[Math] How to find out whether a function is onto or not

functions

I understand that $f$ from $A$ to $B$ is called onto if for all $b$ in $B$ there is an $a$ in $A$ such that $f (a) = b$. All elements in $B$ are used.

Thus, the function $f (x) = 3x – 4$ is onto where $f:\mathbb{R}\rightarrow \mathbb{R}$. Here we can get all real values of $f(x)$ for real values of $x$. So, this function is an onto function.

For the function $f (x) = x^2 – 2$, $f:\mathbb{R}\rightarrow \mathbb{R}$, we can not get values of $f(x)$ smaller than -2. Here, even if we try with all real values of $x$, it is not possible to get all real values for $f(x)$. Hence, this function is not onto.

As you can see, the methods I am following in drawing a conclusion are
mostly empirical ones. Is there is fixed methodology I can follow when I am given an arbitrary function and I need to determine whether the given function is onto.

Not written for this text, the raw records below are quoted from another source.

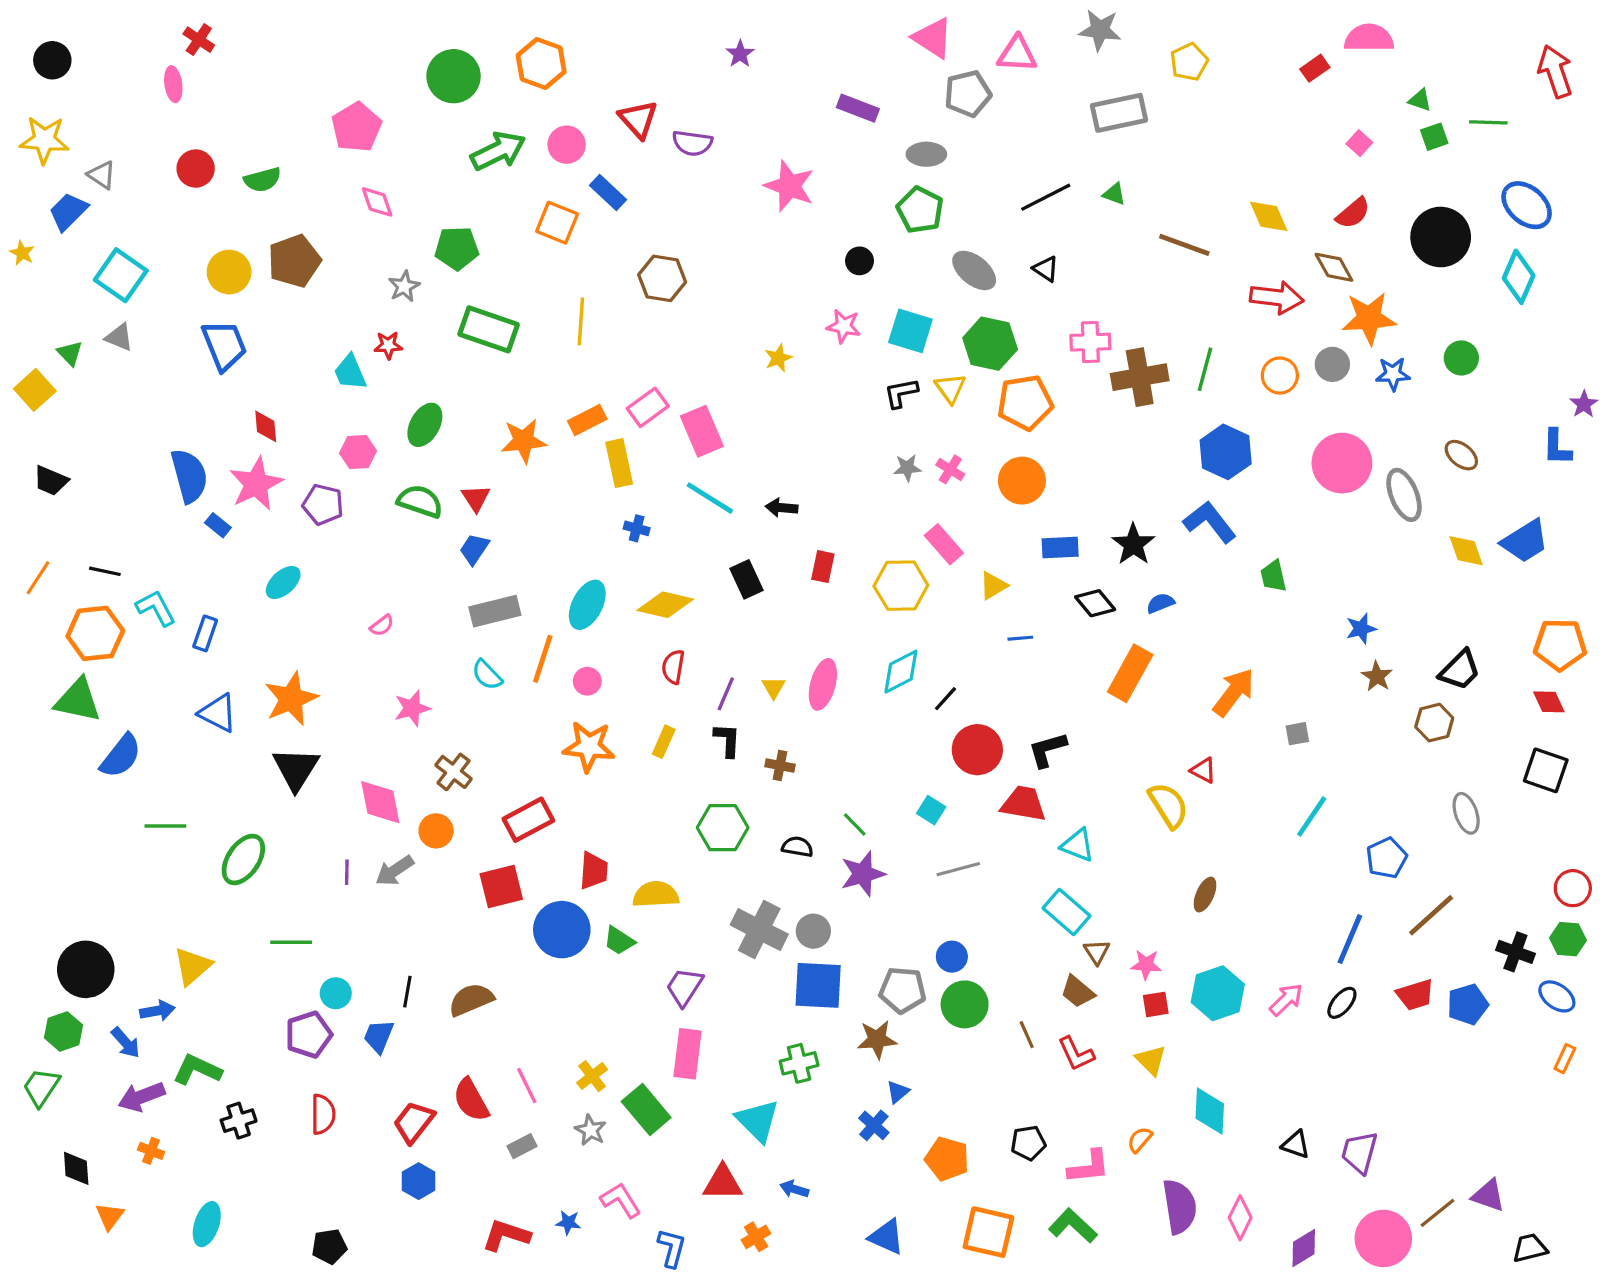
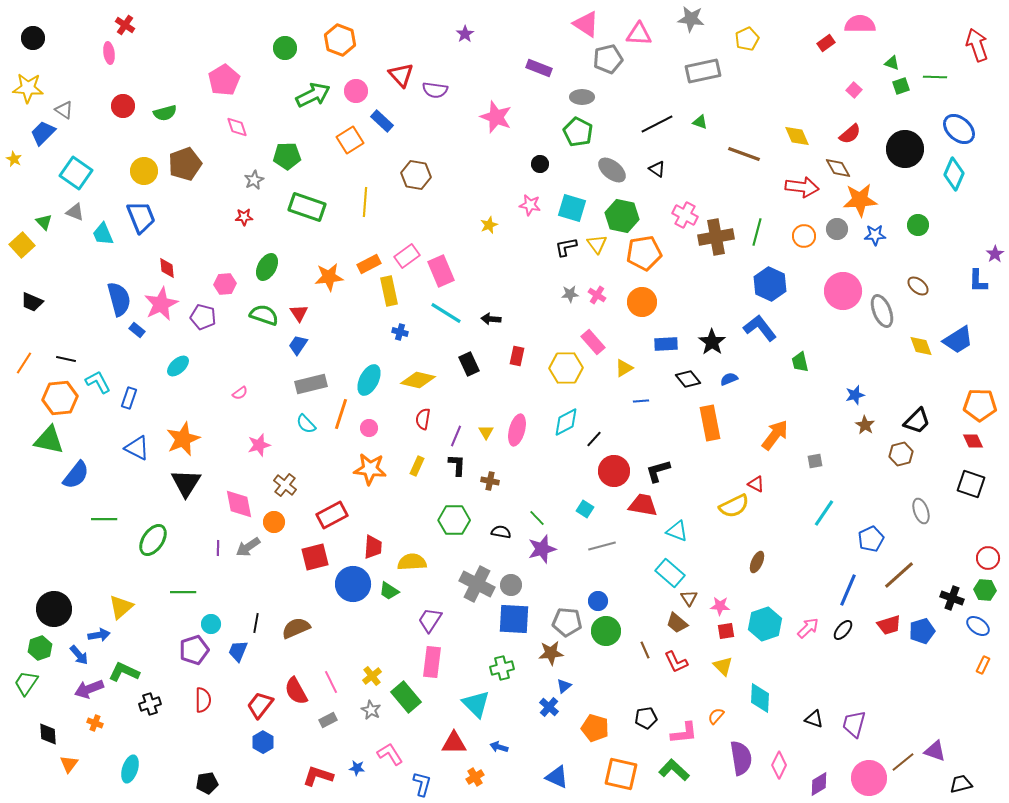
green circle: (454, 76) -> (285, 48), size x0.7
orange square: (557, 223) -> (350, 140), turned 36
pink cross: (1090, 342) -> (685, 215), turned 30
cyan trapezoid: (350, 372) -> (103, 234), moved
orange rectangle: (1130, 673) -> (710, 423), turned -40
yellow semicircle: (1168, 805) -> (734, 506), turned 96

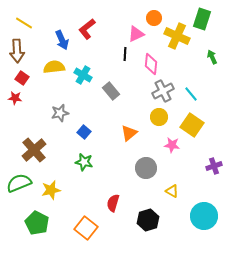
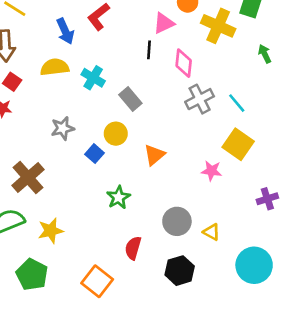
yellow circle: (159, 117) -> (116, 134), moved
green star: (84, 162) -> (118, 197), moved, turned 30
gray circle: (146, 168) -> (177, 221), moved

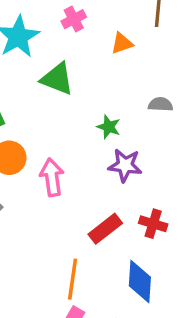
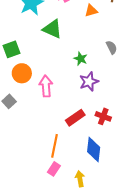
gray semicircle: (161, 104) -> (112, 47), turned 56
purple star: (125, 165) -> (89, 82), turned -30

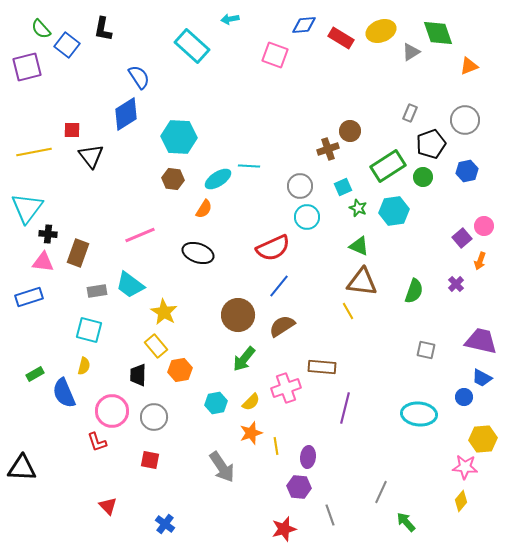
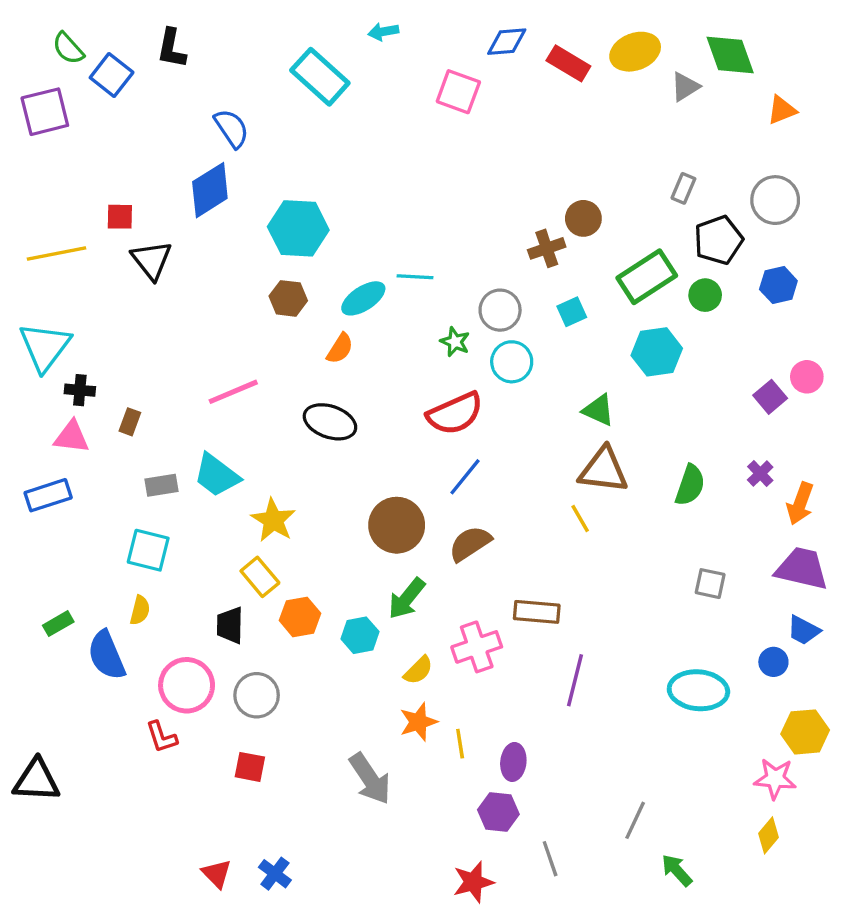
green star: (358, 208) -> (455, 342), moved
brown rectangle: (78, 253) -> (130, 422), size x0.6
orange arrow: (480, 261) -> (800, 504), moved, size x1.4
cyan hexagon: (216, 403) -> (360, 635), moved
red triangle: (108, 506) -> (217, 874), moved

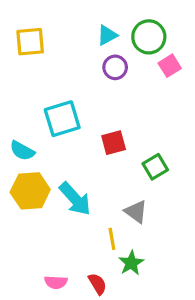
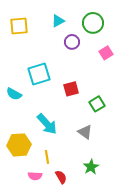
cyan triangle: (107, 35) -> (58, 21), moved
pink square: (170, 66) -> (106, 53), moved
yellow hexagon: (30, 191) -> (19, 145), moved
yellow line: (112, 239) -> (47, 157), moved
green star: (131, 263) -> (91, 167), moved

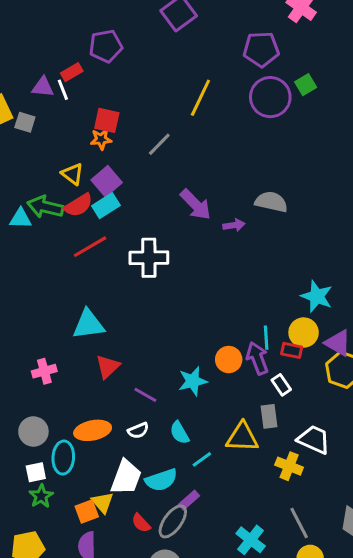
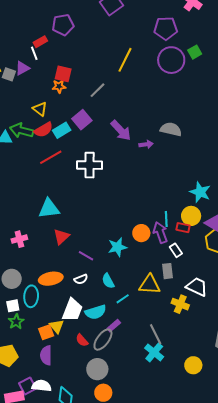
purple triangle: (43, 87) -> (22, 68), moved, turned -35
purple square: (107, 181) -> (82, 120), moved
gray line: (299, 523) -> (156, 334), moved

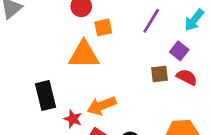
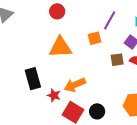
orange square: (103, 27) -> (95, 38), moved

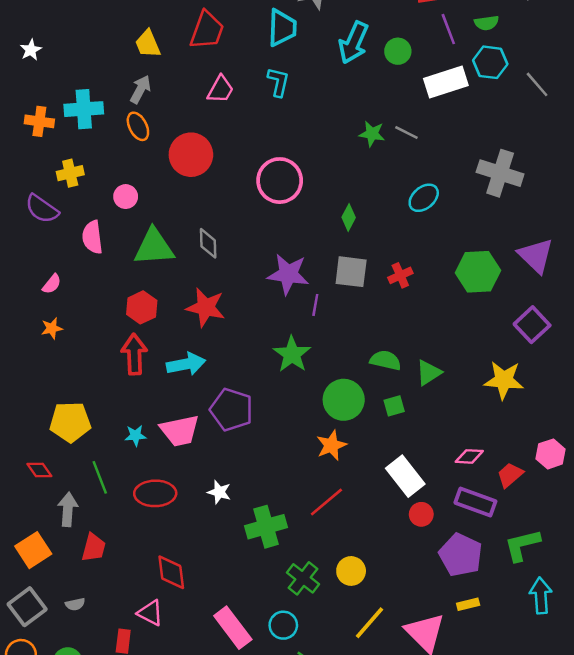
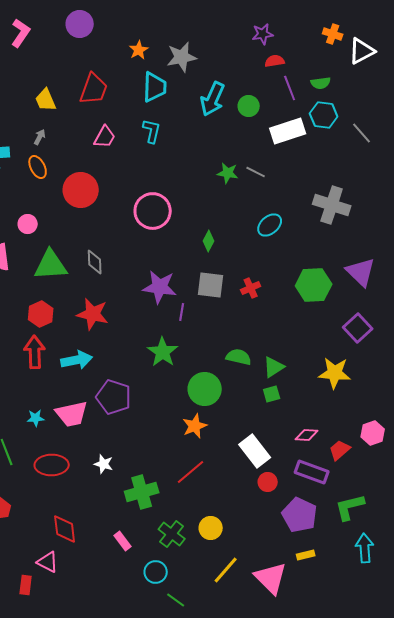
gray arrow: (140, 89) -> (40, 137), size x0.7
green square: (394, 406) -> (272, 394), moved
pink rectangle: (233, 628) -> (123, 541), moved, size x0.6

If I have failed to explain clearly, please think it this way, I am given a function and I need to put down an algorithm to find out whether this function is onto.


(These two [A, B] do not really answer my question.)

Best Answer

Since you asked for an "algorithm" that takes a function as input and tells you whether or not it is onto, let me answer this from a computability theory point-of-view.

As it is the case with problems with highly varied inputs, this problem turns out to be undecidable. That is, there is no algorithm that takes in (computable) functions and decides whether or not they are onto.

Proving this is not hard. The typical approach is via a reduction. That is, we show that if there were such an algorithm, we could use it to solve some other undecidable problem. There are many such problems we can choose for this. For this answer, we use the most famous one: the halting problem.

Assume that we do have an algorithm that tells us whether or not some arbitrary function is onto. Given a Turing Machine $M$ and an input $w$ to it, we define the following function $f:\mathbb{N}\rightarrow\{0,1\}$ such that:

$$f(i)=\begin{cases} 1 & \text{if }M \text{ halts with input } w \text{ in } i \text{ steps} \\ 0 & \text{otherwise} \\ \end{cases}$$

Note that $f$ is onto if and only if $M$ eventually halts given $w$ as input. Thus, if we had an algorithm for testing surjectivity, we could use it decide whether or not some Turing machine $M$ halts on input $w$.